| TO DO |
Change "Details" to "More info" in the lines below and write out all the lines again, keeping everything else the same.

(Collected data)
------------

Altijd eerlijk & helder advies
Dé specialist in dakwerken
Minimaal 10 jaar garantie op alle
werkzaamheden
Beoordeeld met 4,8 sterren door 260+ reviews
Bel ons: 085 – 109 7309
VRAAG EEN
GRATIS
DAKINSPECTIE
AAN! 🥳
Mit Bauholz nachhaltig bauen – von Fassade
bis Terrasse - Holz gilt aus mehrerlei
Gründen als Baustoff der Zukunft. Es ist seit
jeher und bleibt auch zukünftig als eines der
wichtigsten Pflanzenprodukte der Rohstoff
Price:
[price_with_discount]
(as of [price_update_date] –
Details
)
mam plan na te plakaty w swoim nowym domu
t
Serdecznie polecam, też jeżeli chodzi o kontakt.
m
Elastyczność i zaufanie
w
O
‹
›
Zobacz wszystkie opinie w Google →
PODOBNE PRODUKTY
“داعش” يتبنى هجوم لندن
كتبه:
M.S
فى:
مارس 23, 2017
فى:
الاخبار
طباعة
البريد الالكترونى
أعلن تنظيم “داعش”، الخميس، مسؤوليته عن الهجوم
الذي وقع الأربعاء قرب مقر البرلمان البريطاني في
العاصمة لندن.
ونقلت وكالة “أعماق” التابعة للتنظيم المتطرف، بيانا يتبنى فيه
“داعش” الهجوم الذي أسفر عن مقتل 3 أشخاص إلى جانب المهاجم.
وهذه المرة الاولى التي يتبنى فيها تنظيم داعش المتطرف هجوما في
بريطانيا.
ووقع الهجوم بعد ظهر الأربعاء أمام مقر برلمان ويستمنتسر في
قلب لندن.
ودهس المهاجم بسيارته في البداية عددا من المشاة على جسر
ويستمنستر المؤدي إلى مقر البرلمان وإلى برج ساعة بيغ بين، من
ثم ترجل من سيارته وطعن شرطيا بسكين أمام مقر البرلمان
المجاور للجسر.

------------

| THE COMPLETED TASK |
Altijd eerlijk & helder advies
Dé specialist in dakwerken
Minimaal 10 jaar garantie op alle
werkzaamheden
Beoordeeld met 4,8 sterren door 260+ reviews
Bel ons: 085 – 109 7309
VRAAG EEN
GRATIS
DAKINSPECTIE
AAN! 🥳
Mit Bauholz nachhaltig bauen – von Fassade
bis Terrasse - Holz gilt aus mehrerlei
Gründen als Baustoff der Zukunft. Es ist seit
jeher und bleibt auch zukünftig als eines der
wichtigsten Pflanzenprodukte der Rohstoff
Price:
[price_with_discount]
(as of [price_update_date] –
More info
)
mam plan na te plakaty w swoim nowym domu
t
Serdecznie polecam, też jeżeli chodzi o kontakt.
m
Elastyczność i zaufanie
w
O
‹
›
Zobacz wszystkie opinie w Google →
PODOBNE PRODUKTY
“داعش” يتبنى هجوم لندن
كتبه:
M.S
فى:
مارس 23, 2017
فى:
الاخبار
طباعة
البريد الالكترونى
أعلن تنظيم “داعش”، الخميس، مسؤوليته عن الهجوم
الذي وقع الأربعاء قرب مقر البرلمان البريطاني في
العاصمة لندن.
ونقلت وكالة “أعماق” التابعة للتنظيم المتطرف، بيانا يتبنى فيه
“داعش” الهجوم الذي أسفر عن مقتل 3 أشخاص إلى جانب المهاجم.
وهذه المرة الاولى التي يتبنى فيها تنظيم داعش المتطرف هجوما في
بريطانيا.
ووقع الهجوم بعد ظهر الأربعاء أمام مقر برلمان ويستمنتسر في
قلب لندن.
ودهس المهاجم بسيارته في البداية عددا من المشاة على جسر
ويستمنستر المؤدي إلى مقر البرلمان وإلى برج ساعة بيغ بين، من
ثم ترجل من سيارته وطعن شرطيا بسكين أمام مقر البرلمان
المجاور للجسر.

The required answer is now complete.